Anna Hutsol (Anna Vasylivna Hutsol; born 16 October 1984) is a Ukrainian activist and one of the founders of the radical feminist activist group FEMEN.

== Biography ==
Hutsol was born in Russia but moved to Ukraine with her parents in 1991. She is an economist and a former assistant to singer Tina Karol.

Hutsol founded FEMEN in 2008 after she became attuned to the sad stories of Ukrainian women duped by false promises from abroad: "I set up FEMEN because I realised that there was a lack of women activists in our society; Ukraine is male-oriented and women take a passive role." According to Hutsol the skills she acquired during her time with Tina Karol have helped FEMEN's "public relations". FEMEN's main choice of action is topless demonstrations. The group started protesting against prostitution in Ukraine and broadened their agenda to women's rights and civil rights in Ukraine and around the world.
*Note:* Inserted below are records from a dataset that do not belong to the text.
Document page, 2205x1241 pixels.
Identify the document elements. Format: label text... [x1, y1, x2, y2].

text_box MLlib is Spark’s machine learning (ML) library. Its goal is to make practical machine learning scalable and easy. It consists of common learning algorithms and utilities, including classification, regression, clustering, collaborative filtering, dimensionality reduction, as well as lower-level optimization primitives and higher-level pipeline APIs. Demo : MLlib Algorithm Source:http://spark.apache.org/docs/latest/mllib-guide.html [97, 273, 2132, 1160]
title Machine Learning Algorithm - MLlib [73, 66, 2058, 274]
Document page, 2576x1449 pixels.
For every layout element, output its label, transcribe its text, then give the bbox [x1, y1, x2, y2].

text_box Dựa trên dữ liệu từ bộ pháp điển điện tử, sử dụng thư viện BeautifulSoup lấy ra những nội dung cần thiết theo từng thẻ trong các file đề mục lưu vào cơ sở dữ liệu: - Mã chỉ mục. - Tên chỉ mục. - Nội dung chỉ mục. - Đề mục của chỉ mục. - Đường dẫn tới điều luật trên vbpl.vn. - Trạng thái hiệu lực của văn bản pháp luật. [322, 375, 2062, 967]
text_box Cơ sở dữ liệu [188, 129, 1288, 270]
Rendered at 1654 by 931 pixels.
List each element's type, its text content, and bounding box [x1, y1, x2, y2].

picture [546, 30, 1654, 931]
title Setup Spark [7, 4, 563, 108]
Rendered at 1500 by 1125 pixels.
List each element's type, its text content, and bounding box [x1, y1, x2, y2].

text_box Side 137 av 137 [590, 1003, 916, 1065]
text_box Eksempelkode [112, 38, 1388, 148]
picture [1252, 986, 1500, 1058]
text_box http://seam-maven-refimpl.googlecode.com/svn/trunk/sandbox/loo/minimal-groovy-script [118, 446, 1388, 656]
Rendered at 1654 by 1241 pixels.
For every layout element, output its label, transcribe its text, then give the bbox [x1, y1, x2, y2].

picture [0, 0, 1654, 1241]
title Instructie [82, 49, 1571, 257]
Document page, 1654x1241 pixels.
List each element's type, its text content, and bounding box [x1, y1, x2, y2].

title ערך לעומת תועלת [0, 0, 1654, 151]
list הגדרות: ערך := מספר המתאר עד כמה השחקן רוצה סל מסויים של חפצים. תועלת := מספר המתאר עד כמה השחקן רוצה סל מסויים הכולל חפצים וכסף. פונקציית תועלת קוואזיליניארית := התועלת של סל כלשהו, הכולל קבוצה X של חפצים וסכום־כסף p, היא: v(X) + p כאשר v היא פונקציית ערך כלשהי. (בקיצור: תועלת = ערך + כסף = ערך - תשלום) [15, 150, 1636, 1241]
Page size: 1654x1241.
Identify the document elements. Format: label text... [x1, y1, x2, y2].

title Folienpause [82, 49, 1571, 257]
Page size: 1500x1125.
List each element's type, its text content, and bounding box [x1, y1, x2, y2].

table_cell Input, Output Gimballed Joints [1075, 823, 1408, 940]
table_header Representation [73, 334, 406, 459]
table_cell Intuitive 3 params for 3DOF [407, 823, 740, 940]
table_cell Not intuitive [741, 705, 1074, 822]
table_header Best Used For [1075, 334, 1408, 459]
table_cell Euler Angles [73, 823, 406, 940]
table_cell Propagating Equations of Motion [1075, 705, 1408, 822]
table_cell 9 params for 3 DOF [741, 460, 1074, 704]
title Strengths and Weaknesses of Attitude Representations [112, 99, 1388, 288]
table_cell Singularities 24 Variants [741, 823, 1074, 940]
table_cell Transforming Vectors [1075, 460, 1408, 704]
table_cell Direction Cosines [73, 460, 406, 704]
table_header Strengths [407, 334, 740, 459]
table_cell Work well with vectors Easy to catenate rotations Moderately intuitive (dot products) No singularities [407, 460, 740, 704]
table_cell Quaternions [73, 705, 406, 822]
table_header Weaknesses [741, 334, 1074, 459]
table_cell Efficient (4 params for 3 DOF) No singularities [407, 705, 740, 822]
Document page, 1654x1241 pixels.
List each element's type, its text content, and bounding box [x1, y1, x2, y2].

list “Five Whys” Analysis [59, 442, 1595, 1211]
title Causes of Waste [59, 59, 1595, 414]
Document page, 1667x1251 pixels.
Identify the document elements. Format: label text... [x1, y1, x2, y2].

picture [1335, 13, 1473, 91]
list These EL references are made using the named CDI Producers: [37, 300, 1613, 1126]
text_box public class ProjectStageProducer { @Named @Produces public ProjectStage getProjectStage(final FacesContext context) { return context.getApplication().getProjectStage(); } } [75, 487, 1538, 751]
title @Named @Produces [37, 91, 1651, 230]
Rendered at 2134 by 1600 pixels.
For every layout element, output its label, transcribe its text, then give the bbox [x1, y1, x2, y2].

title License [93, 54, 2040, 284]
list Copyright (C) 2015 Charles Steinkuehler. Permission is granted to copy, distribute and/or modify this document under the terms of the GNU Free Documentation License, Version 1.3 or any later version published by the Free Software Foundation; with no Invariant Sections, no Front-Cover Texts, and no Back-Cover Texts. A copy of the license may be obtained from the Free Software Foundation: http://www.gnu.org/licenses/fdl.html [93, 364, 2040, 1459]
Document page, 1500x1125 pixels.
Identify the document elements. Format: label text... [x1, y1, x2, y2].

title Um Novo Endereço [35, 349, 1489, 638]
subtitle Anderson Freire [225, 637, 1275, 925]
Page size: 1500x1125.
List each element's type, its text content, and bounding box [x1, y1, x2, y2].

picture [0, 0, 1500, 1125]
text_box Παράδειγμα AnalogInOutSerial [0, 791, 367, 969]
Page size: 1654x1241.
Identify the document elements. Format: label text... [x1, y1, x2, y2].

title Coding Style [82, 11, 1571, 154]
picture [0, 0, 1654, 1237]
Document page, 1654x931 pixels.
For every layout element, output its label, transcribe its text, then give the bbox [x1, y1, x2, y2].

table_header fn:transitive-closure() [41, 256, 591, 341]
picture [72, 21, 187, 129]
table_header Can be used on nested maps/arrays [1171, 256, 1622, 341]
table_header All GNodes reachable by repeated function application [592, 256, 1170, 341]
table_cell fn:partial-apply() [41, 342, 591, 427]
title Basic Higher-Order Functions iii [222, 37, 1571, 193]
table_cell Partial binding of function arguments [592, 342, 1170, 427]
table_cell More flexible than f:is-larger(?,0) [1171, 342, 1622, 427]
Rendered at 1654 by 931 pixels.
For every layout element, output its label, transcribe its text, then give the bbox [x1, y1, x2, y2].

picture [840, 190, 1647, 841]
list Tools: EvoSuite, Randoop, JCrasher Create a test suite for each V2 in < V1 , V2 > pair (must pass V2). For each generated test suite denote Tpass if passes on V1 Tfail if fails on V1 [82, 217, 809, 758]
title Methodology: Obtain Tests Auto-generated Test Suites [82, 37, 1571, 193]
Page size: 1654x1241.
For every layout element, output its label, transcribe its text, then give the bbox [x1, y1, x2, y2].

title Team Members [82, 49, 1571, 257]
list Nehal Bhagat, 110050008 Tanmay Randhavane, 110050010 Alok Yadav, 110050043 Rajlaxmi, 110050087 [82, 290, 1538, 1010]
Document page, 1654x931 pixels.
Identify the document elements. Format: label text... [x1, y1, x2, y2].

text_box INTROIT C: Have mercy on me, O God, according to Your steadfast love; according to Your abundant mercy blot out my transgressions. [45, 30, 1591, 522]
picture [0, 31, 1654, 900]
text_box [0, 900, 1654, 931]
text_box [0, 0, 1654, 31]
Hutsol wanted to seek representation for FEMEN in the Verkhovna Rada in January 2011; but FEMEN did not take part in the October 2012 Ukrainian parliamentary election.

On 16 November 2012 Hutsol was detained by the Federal Security Service (FSB) of the Russian Federation at Pulkovo Airport in Saint Petersburg as a person barred from entering Russia. She was deported back to her point of departure Paris.

Late August 2013 Shevchenko and several fellow FEMEN-members have fled out of Ukraine fearing for their lives and freedom. Hutsol requested for asylum in Switzerland in 2013, but the authorities rejected her request on 27 March 2014.

==Filmography==
- Nos seins, nos armes! (Our breasts, our weapons!), documentary film (Length: ), written and directed by Caroline Fourest and Nadia El Fani, produced by Nilaya Productions, aired on France 2 on 5 March 2013.
- Everyday Rebellion, documentary film (Length: ), written and directed by the Riahi Brothers Arash T. Riahi and Arman Riahi, Austria / Switzerland / Germany, 2013, world premiere at Copenhagen International Documentary Festival on 13 November 2013.
- Ukraine Is Not a Brothel, 2013, documentary film.
- Je Suis Femen (I Am Femen), 2014, documentary film, written and directed by Alain Margot.